The horror unfolded around dawn in a quiet Bacoor neighborhood, when the 14-member team from the PNP Drug Enforcement Group’s Special Operations Unit in Calabarzon (SOU 4A) – clad in plain clothes and masks – barged into the home of Stephen, a 28-year-old resident, without so much as flashing badges or a warrant. They were hunting Stephen’s cousin Nena’s boyfriend, flagged as a high-value drug suspect. But with the target nowhere in sight – and no contraband turning up – the operation soured fast. As the group cleared the bedroom, the team leader, a police lieutenant, allegedly ordered his men out, then turned on Nena, assaulting her in a brazen act of violation. “They told me the team leader would take care of me,” Nena recounted through tears, her voice a haunting echo of betrayal.
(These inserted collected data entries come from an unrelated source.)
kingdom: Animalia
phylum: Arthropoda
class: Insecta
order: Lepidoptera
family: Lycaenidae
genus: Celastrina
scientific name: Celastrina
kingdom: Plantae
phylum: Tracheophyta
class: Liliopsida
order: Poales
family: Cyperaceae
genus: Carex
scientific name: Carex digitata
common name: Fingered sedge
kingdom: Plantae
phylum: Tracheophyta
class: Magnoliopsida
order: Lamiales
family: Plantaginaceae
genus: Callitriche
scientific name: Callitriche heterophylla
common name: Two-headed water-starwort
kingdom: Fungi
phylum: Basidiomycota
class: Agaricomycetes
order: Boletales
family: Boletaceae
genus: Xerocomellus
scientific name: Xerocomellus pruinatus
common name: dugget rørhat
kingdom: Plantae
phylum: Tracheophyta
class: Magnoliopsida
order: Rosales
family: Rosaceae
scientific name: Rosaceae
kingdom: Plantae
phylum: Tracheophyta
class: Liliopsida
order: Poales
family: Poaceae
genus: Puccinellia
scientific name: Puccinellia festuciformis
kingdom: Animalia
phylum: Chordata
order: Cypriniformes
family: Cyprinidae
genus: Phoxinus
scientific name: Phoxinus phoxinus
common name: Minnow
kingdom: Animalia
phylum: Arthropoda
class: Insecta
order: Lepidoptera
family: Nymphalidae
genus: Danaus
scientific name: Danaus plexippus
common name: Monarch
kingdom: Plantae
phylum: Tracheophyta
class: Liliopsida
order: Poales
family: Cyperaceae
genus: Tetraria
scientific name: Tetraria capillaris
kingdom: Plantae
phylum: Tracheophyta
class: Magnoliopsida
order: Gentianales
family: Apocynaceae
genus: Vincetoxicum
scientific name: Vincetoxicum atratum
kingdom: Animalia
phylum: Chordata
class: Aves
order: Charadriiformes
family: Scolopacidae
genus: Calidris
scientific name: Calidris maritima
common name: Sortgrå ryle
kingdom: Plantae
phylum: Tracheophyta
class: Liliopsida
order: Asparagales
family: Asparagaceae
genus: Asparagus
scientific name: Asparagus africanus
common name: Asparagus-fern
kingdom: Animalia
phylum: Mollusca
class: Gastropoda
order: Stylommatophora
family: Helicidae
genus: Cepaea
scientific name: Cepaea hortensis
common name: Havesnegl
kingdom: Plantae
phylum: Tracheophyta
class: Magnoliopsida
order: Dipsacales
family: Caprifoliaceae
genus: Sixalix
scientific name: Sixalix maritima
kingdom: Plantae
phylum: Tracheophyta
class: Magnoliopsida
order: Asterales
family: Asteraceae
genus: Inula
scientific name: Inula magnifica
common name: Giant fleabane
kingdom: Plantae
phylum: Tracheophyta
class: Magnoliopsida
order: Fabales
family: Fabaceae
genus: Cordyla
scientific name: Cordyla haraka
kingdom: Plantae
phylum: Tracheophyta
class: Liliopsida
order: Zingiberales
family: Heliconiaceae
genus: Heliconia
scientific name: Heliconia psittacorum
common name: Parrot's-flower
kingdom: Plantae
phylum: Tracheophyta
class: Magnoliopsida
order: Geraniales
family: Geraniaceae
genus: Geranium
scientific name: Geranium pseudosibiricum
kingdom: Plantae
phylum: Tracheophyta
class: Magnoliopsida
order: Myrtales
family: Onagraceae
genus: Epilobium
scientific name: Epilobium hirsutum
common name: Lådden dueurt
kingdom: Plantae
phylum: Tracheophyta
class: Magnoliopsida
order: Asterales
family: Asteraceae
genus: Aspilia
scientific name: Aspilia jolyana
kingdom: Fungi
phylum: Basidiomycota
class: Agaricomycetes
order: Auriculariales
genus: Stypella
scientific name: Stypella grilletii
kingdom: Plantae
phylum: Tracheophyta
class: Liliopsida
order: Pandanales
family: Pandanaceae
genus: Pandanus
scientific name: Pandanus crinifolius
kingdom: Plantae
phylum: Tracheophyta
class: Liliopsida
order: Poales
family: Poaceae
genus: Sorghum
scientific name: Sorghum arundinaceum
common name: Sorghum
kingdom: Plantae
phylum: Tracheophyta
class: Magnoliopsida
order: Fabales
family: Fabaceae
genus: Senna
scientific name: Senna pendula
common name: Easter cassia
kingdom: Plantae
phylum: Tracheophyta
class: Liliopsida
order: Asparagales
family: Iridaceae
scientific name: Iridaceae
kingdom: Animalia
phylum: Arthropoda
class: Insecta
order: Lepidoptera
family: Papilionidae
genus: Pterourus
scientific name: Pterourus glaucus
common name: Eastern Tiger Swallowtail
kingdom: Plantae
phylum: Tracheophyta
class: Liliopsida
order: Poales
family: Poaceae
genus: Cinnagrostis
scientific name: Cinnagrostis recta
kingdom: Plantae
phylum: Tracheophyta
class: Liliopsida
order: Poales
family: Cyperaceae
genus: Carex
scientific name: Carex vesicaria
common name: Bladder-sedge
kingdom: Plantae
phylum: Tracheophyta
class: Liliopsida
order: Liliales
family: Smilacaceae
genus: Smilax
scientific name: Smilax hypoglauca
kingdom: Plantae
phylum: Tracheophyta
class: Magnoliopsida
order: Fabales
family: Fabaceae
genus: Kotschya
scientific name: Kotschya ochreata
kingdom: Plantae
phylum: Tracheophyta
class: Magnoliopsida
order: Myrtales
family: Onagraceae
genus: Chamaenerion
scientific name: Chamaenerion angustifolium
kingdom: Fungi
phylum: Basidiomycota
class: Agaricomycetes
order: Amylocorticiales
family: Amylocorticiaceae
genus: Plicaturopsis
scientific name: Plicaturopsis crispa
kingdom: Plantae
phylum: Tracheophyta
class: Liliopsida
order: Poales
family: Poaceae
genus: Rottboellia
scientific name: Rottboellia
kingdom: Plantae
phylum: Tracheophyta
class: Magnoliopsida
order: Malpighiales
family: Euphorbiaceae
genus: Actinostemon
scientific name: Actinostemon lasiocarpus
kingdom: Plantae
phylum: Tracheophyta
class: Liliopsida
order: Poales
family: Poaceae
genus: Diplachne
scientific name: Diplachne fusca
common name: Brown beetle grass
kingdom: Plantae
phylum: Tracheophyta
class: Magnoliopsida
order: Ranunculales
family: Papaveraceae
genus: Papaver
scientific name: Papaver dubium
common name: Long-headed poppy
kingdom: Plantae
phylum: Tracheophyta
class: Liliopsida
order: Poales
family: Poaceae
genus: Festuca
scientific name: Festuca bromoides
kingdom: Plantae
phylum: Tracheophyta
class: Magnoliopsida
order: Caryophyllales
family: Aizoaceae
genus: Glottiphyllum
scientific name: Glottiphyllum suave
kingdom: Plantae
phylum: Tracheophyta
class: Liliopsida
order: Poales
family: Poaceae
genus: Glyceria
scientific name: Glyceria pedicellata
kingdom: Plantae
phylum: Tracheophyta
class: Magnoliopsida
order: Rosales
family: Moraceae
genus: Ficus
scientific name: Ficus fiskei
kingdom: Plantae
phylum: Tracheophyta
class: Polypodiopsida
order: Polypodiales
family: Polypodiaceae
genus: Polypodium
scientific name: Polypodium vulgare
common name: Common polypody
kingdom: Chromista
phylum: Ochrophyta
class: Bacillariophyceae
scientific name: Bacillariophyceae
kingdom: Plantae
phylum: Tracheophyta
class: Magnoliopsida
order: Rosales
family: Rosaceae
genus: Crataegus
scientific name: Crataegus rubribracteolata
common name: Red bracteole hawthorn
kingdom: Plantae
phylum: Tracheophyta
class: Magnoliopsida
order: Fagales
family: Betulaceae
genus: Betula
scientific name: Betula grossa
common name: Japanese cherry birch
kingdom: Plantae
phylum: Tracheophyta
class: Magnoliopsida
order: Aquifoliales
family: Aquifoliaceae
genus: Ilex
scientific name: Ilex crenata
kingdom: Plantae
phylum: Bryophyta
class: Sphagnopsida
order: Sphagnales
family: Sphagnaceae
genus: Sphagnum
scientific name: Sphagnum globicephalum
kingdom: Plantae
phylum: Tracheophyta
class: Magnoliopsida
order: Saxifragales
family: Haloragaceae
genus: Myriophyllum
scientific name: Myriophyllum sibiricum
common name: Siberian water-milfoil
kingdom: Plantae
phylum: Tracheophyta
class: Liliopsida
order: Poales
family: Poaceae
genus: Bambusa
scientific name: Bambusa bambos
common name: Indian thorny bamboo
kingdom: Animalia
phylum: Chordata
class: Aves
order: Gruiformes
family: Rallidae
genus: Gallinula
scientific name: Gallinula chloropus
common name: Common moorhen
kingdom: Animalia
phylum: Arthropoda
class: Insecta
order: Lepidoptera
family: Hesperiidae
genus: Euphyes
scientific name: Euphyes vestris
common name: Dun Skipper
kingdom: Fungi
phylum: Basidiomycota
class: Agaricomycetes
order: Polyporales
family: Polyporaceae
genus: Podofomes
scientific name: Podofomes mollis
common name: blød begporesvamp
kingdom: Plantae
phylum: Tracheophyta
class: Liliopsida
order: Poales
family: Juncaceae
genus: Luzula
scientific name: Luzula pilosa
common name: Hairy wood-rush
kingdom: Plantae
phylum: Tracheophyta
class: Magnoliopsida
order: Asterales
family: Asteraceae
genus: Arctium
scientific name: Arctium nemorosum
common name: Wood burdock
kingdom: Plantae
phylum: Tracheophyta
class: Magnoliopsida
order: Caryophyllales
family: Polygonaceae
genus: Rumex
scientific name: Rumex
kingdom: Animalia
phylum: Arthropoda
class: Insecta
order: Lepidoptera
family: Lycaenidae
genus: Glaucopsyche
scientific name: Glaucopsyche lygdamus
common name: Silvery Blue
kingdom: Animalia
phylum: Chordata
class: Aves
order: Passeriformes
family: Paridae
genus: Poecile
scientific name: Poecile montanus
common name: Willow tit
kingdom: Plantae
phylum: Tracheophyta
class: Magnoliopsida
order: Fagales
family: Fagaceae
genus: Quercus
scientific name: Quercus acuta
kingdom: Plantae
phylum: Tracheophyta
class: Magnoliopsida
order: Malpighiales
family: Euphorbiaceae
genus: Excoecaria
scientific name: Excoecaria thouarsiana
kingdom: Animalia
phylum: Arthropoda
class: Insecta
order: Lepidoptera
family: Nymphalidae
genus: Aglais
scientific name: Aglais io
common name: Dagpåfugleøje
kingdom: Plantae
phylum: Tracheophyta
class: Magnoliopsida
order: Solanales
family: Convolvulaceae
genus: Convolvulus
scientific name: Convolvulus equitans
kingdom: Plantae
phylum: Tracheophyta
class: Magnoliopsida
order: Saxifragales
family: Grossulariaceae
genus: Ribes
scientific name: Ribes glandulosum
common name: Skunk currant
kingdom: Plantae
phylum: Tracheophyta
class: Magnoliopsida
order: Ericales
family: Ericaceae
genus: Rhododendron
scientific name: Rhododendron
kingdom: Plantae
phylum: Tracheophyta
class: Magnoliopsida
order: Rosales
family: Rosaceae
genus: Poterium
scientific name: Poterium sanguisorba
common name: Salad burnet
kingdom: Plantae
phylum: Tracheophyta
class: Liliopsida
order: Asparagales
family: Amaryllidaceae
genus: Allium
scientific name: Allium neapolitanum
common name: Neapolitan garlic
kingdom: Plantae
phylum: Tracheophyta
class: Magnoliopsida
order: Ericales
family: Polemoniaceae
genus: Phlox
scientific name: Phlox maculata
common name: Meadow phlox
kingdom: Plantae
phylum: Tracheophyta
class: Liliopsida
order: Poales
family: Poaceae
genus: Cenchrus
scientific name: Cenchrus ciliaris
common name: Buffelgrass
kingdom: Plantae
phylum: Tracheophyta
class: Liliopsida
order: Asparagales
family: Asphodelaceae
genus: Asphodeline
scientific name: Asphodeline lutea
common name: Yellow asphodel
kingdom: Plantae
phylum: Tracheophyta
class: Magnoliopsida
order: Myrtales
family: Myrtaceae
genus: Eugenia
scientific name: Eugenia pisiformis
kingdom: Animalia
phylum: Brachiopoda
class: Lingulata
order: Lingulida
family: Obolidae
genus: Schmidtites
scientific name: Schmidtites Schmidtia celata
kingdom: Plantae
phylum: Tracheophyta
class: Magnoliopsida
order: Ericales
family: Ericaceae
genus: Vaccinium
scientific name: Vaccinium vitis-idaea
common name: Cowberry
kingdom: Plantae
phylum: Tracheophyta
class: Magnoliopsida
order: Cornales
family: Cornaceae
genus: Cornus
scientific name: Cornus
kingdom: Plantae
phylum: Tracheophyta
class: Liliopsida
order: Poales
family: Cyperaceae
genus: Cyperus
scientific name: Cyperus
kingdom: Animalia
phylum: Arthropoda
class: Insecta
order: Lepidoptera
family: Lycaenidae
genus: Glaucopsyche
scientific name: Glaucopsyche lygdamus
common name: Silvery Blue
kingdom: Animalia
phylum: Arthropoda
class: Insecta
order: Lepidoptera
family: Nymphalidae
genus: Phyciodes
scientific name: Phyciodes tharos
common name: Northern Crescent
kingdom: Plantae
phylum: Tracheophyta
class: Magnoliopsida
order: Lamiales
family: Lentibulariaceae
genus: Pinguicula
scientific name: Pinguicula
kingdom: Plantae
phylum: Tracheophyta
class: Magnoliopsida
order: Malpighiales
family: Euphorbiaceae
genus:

The ordeal didn’t end there. As the officers slunk away, they rifled through drawers and pockets, snatching two cell phones (Stephen’s and his partner Dona’s), P8,000 in cash from an uncle’s room, a pair of shoes, a money box, two gold rings, motorcycle helmets, and even the family’s scooter. Left in the wreckage were Nena’s grandparents, who had been roused from sleep, and a household shattered by fear and loss. Nena, who insisted her boyfriend was no drug kingpin – just a guy pinched in 2019 for a coin-toss gambling bust that snowballed into a drug rap – now grapples with trauma that no raid justification can erase.

Swift backlash followed. By Sunday, eight of the suspects – including the lieutenant – were nabbed at their Calamba City outpost, their alibis crumbling under questioning. They copped to the raid but shrugged off arrests or reports with a chilling “None” and “No.” The remaining six are ghosts on the run, their faces plastered on wanted posters. Monday brought criminal charges: Robbery in band at the Bacoor prosecutor’s door, plus a separate rape count laser-focused on the lieutenant. Come Tuesday, the victims escalated to the National Police Commission (Napolcom), filing for grave misconduct and conduct unbecoming – a formal bid to strip badges and pensions if guilt sticks.

PNP brass moved quick to contain the blaze. DEG Director Brig. Gen. Elmer Ragay yanked the entire crew, plus their commander (a police colonel caught in the command-responsibility net), sidelining them pending probes. Bacoor police chief Lt. Col. Alexie Desamito, briefing reporters with a steely gaze, laid bare the officers’ stonewalling: “They admitted the operation but said they didn’t catch anyone.” Napolcom’s Atty. Rafael Calinisan, outlining the path ahead, vowed a preliminary sniff test: If probable cause sniffs foul, full-blown admin raps head to the Legal Affairs Service, where hearings could drag but justice – hopefully – lands hard.

For Stephen and Dona, the fight’s personal: “We just want them held accountable,” Stephen said, clutching the complaint papers like a shield. Nena’s silence speaks volumes, her world upended by those sworn to protect it. This isn’t the first stain on the DEG’s ledger – whispers of a similar Cavite student assault linger from last week – but it cuts deep, a stark reminder that unchecked power in the shadows of “war on drugs” ops can turn guardians into predators. As probes grind on, one question hangs heavy: How many more doors will slam open before trust rebuilds? For now, in Bacoor’s tight-knit streets, the knock at dawn means terror, not safety.